EXCERPT
13.6 Non-Exclusivity
The indemnification and advancement of expenses provided by, or granted pursuant to, this Article shall not be deemed exclusive of any other rights to which those seeking indemnification or advancement of expenses may be entitled under any agreement, vote of Directors, or otherwise, both as to action in their official capacity and as to action in another capacity while holding such office.
13.7 Insurance
The Company may purchase and maintain insurance on behalf of any Person who is or was a Director, Series Manager, officer, employee, or agent of the Company or any Series against any liability asserted against such Person and incurred by such Person in any such capacity, or arising out of such Person's status as such, whether or not the Company would have the power to indemnify such Person against such liability under the provisions of this Article.
13.8 Series Indemnification
Each Series shall, to the extent legally permissible, indemnify any Person who was or is a party, or is threatened to be made a party, to any threatened, pending, or completed action, suit, or proceeding by reason of the fact that such Person is or was a Series Manager, officer, employee, or agent of such Series, against all expenses (including attorneys' fees), judgments, fines, and amounts paid in settlement actually and reasonably incurred by such Person in connection with such action, suit, or proceeding.

WHAT YOU WILL DO
Continue the indemnification provisions from where they stop, preserving their numbering and formal legal style.

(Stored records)
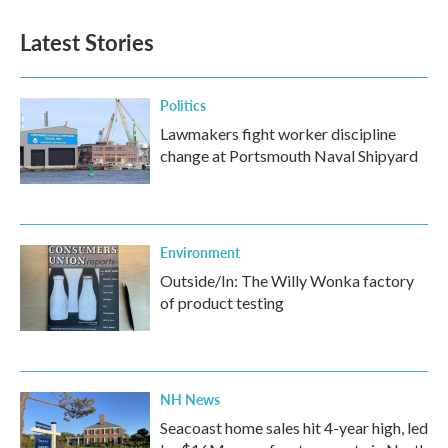
Latest Stories
Politics
Lawmakers fight worker discipline
change at Portsmouth Naval Shipyard
Environment
Outside/In: The Willy Wonka factory
of product testing
NH News
Seacoast home sales hit 4-year high, led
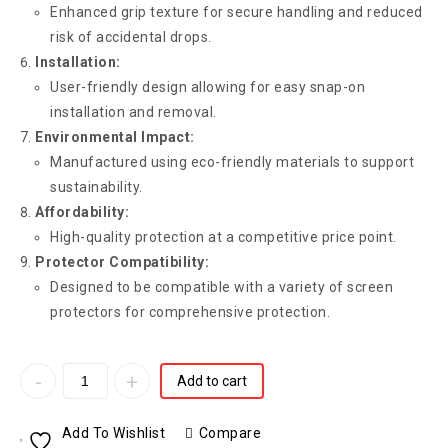
Enhanced grip texture for secure handling and reduced
risk of accidental drops.
Installation:
User-friendly design allowing for easy snap-on
installation and removal.
Environmental Impact:
Manufactured using eco-friendly materials to support
sustainability.
Affordability:
High-quality protection at a competitive price point.
Protector Compatibility:
Designed to be compatible with a variety of screen
protectors for comprehensive protection.
Add to cart
Add To Wishlist
Compare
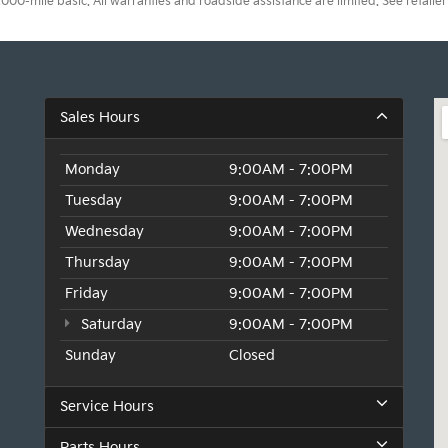
0-mile basic. All warranties and roadside assistance are limited. See retailer 
Sales Hours
Monday
9:00AM - 7:00PM
Tuesday
9:00AM - 7:00PM
Wednesday
9:00AM - 7:00PM
Thursday
9:00AM - 7:00PM
Friday
9:00AM - 7:00PM
Saturday
9:00AM - 7:00PM
Sunday
Closed
Service Hours
Parts Hours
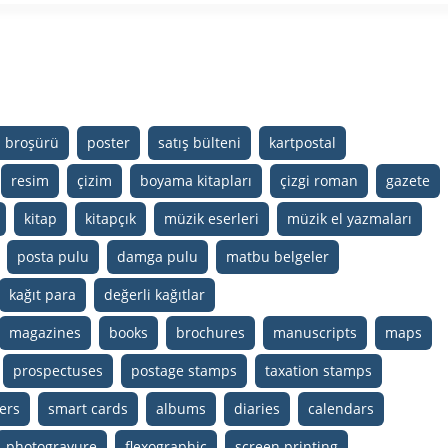
m broşürü
poster
satış bülteni
kartpostal
resim
çizim
boyama kitapları
çizgi roman
gazete
kitap
kitapçık
müzik eserleri
müzik el yazmaları
posta pulu
damga pulu
matbu belgeler
kağıt para
değerli kağıtlar
magazines
books
brochures
manuscripts
maps
prospectuses
postage stamps
taxation stamps
ers
smart cards
albums
diaries
calendars
photogravure
flexographic
screen printing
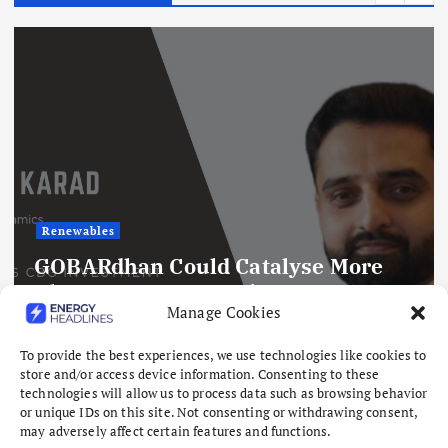
Renewables
GOBARdhan Could Catalyse More
Than ₹50,000 Crore in CBG
Manage Cookies
Investment by 2030
August 10, 2026
To provide the best experiences, we use technologies like cookies to
store and/or access device information. Consenting to these
technologies will allow us to process data such as browsing behavior
or unique IDs on this site. Not consenting or withdrawing consent,
may adversely affect certain features and functions.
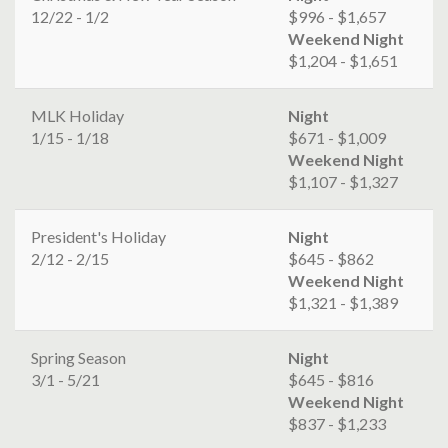
12/22 - 1/2
$996 - $1,657
Weekend Night
$1,204 - $1,651
MLK Holiday
Night
1/15 - 1/18
$671 - $1,009
Weekend Night
$1,107 - $1,327
President's Holiday
Night
2/12 - 2/15
$645 - $862
Weekend Night
$1,321 - $1,389
Spring Season
Night
3/1 - 5/21
$645 - $816
Weekend Night
$837 - $1,233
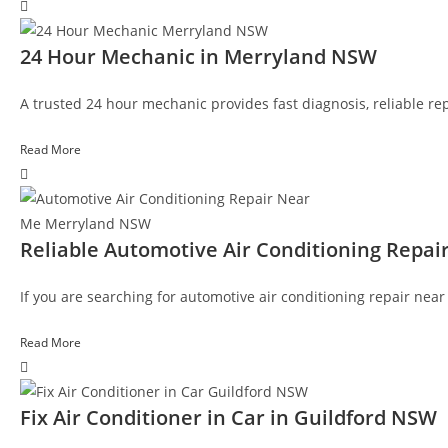
24 Hour Mechanic in Merryland NSW
A trusted 24 hour mechanic provides fast diagnosis, reliable rep
Read More
Reliable Automotive Air Conditioning Rep
If you are searching for automotive air conditioning repair nea
Read More
Fix Air Conditioner in Car in Guildford NSW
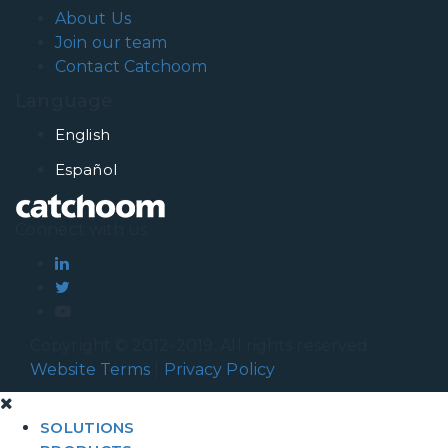
About Us
Join our team
Contact Catchoom
Language
English
Español
Connect with us
Copyright © 2012-2019. All rights reserved.
Website Terms
|
Privacy Policy
SOLUTIONS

TASK RESULT
13.9 Survival of Indemnification
The rights to indemnification and advancement of expenses provided by, or granted pursuant to, this Article shall continue as to a Person who has ceased to be a Director, Series Manager, officer, employee, or agent and shall inure to the benefit of the heirs, executors, and administrators of such Person.
13.10 Severability
If any provision of this Article shall be deemed invalid or unenforceable, such invalidity or unenforceability shall not affect any other provision of this Article, and this Article shall be construed and enforced as if such invalid or unenforceable provision had not been included herein.
13.11 Intent
It is the intent of this Article to provide indemnification to Directors, Series Managers, officers, employees, and agents to the fullest extent permitted by the TBOC. If the TBOC is amended after the date of this Agreement to authorize corporate action further eliminating or limiting the personal liability of Directors, Series Managers, officers, employees, or agents, then the liability of a Director, Series Manager, officer, employee, or agent of the Company or any Series shall be eliminated or limited to the fullest extent permitted by the TBOC, as so amended.